Research from the organisation has shown European equity markets to be less dynamic and liquid than those in the US, with the latter’s turnover ratio rising by 40 per cent between 2016 and 2022 and the former’s remaining static.

AFME explains that this is due to nationally fragmented equity markets across the EU, which use complex regulatory frameworks and deter European high-growth companies from listing within the EU.

The association advises that while several trading mechanisms should remain in place to maintain the stability of the markets, policymakers should bring in a real-time, pre-trade consolidated tape (CT) to improve turnover rates.

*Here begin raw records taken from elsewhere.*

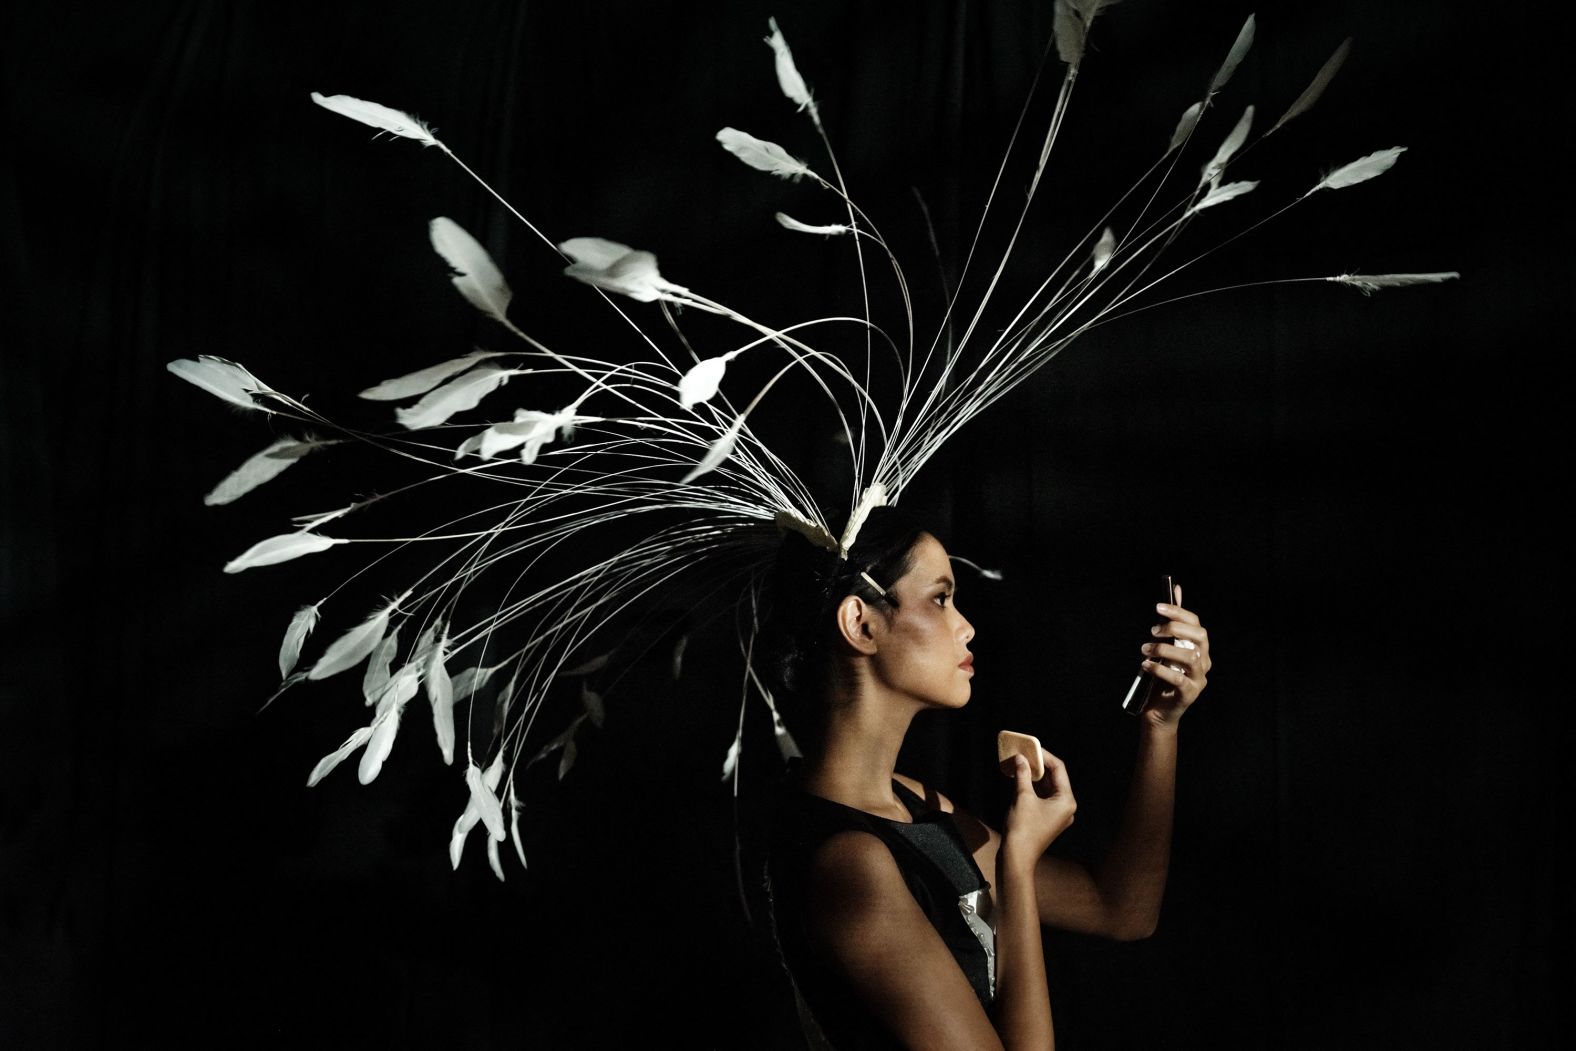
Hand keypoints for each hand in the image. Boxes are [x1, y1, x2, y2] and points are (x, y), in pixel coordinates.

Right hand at [1001, 749, 1076, 862]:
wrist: (1017, 857)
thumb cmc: (1023, 827)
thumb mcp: (1022, 797)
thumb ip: (1023, 774)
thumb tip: (1020, 758)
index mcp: (1066, 800)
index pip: (1058, 769)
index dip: (1044, 756)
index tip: (1030, 747)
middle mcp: (1066, 807)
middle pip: (1054, 778)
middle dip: (1039, 766)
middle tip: (1024, 754)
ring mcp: (1058, 815)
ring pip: (1048, 788)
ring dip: (1034, 776)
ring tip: (1020, 764)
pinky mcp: (1048, 820)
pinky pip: (1043, 798)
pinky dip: (1033, 788)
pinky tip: (1021, 779)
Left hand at [1138, 583, 1210, 728]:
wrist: (1158, 710)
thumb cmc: (1161, 675)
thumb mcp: (1165, 646)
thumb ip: (1171, 621)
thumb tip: (1176, 589)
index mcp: (1200, 647)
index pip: (1196, 624)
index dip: (1179, 612)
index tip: (1158, 608)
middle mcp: (1205, 661)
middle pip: (1200, 636)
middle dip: (1175, 628)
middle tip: (1152, 631)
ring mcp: (1199, 678)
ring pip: (1190, 656)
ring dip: (1164, 649)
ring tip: (1145, 650)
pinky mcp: (1190, 693)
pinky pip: (1178, 678)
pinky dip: (1160, 669)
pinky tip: (1145, 665)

In December,AFME said that “more ambition” is needed in the European Council’s approach toward a properly constructed CT for real-time pre-trade as well as post-trade.

Adam Farkas, chief executive at AFME, says: “As inter-institutional negotiations begin, AFME is urging policymakers to keep the attractiveness and liquidity of EU markets at the forefront of its considerations.

“To do this, first, we need a meaningful consolidated tape. This means a real-time, pre-trade tape to help overcome the current fragmented picture of the EU’s liquidity and provide a much-needed window where all users of capital markets can have a complete view of that liquidity. This will also help reinvigorate lacklustre European markets, creating further opportunities for both investors as well as companies seeking to list in the EU.

“Second, we must ensure that sufficient choice in trading mechanisms remains to attract investment within and into Europe. Here again, the EU’s geographically fragmented equity markets and its complex regulatory framework risk holding the bloc back from making policy choices that could benefit the EU overall.”